Is the Macallan line specifically sherry cask?
N: Most of our line is 100% sherry. Whether its American Oak Sherry cask or European Oak sherry cask, there’s another one in our line called the final series, that does the two the ex sherry cask as well as the ex bourbon cask.
What is the best part about your job, and the worst?
N: Oh that’s easy. The best part is the whisky. I mean we’re sipping on some fantastic Macallan 25 year old, one of the most iconic single malt in the world, on a Monday at 6pm, it’s really not that bad at all. The worst part is doing expenses. Its the administrative heavy side of the business. It’s such a high energy type of feel when you’re out there and you’re interacting with the whisky aficionados or just the regular consumers out there. And then you have to go back to the office and sit in front of the screen. It’s such a big gap between those two realities, but it’s something that needs to get done.
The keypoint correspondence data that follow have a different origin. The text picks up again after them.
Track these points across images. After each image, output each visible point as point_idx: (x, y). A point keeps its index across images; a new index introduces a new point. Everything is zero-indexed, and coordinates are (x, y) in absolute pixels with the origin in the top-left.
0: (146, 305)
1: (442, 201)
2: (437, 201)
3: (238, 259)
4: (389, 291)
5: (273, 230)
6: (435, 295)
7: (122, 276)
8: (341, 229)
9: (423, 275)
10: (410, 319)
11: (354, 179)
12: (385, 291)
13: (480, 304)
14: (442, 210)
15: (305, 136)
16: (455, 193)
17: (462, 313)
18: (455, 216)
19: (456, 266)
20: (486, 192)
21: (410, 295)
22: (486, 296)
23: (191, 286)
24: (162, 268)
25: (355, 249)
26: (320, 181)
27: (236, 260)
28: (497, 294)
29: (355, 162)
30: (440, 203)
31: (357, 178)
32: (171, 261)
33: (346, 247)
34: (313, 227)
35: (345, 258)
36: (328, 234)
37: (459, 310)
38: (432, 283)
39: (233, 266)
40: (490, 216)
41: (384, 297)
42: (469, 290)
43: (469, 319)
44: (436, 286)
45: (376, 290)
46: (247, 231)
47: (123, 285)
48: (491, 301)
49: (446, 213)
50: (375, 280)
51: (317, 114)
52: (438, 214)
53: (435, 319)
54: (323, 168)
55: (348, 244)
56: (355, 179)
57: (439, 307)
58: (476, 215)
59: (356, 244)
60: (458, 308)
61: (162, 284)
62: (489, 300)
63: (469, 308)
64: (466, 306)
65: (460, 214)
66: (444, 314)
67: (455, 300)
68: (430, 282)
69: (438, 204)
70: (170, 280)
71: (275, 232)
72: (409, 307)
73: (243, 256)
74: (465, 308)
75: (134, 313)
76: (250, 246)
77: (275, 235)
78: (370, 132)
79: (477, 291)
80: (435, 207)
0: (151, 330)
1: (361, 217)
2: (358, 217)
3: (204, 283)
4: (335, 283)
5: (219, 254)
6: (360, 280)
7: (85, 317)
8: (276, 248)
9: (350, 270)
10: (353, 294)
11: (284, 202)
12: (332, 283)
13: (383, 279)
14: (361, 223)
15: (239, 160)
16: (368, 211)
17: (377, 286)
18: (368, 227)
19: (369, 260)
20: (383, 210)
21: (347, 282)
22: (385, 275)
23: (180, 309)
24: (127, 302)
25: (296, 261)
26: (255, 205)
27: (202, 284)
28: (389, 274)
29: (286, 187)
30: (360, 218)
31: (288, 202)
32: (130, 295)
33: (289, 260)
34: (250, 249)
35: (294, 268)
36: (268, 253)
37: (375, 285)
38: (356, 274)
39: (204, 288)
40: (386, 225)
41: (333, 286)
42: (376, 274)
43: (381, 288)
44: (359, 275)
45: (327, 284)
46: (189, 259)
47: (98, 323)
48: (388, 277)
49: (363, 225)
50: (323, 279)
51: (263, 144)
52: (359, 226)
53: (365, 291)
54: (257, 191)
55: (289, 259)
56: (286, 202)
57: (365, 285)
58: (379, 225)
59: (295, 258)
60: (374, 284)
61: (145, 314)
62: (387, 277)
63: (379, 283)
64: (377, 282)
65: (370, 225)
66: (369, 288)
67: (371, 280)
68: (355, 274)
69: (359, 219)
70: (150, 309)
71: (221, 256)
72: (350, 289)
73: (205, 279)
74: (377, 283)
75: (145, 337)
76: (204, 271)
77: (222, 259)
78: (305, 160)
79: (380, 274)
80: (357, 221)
I feel that Social Media is a double edged sword. It’s great for an event like Scotch and Time when all these influencers come and provide coverage for the brands and get to taste some of the more rare expressions available, which in turn makes those expressions increase in value. But at the same time, the same influencers probably do not care as much about the standard line of expressions, the 10 maybe the 15. Influencers gravitate more towards age. Do you feel that Social Media is skewing more towards the age of the spirits rather than the quality of some of their younger counterparts?
N: That’s definitely an interesting point of view. If we take my Instagram account Macallan, some of the best response I get is with some of the NAS stuff. My best picture ever had no age statement whisky on it. Even working with the influencer crowd and the bloggers for instance I am going to be as comfortable presenting to you the 3 12 year old expressions that we have to talking about our 50 year old whisky. With Macallan, the reality is we are able to put out our fantastic aged whisky. But at the Scotch and Time event, the Reflexion was definitely one of the stand out whiskies. The exceptional Single Cask 04, that’s a 12 year old whisky.
What is your approach to push more whisky to the female demographic?
N: I think that the answer is, that we’re not pushing it towards women just as much as were not pushing it to men. We’re just putting whisky out there. Women are able to get into the single malt business by themselves. For us, it’s just not geared for a conversation that’s geared towards men. Macallan is an inclusive brand. It’s all subtext. If you take that subtext away, then you’ll see something that I’ve seen over my 8 year career, my first whisky tasting was 100% men, 65 year old an above. And now at tastings we have 43% women average to 57% men, and age range from 21 to 65 year old and above.
Do you see any trend in this industry, even beyond the whisky industry that we will be seeing in the next couple of years?
N: Absolutely. Let me answer this whisky specifically first. The higher proof is taking a little bit of momentum. Now that we’re selling more brown liquor in the United States it’s showing that the general palate of the consumer is evolving and they are enjoying whisky more than ever now. Their palate evolved and they are able to take on slightly more higher proof. I see the trend where the transparency, where people are more knowledgeable about the brand, is becoming increasingly popular and a fantastic thing. That means that there’s more information out there.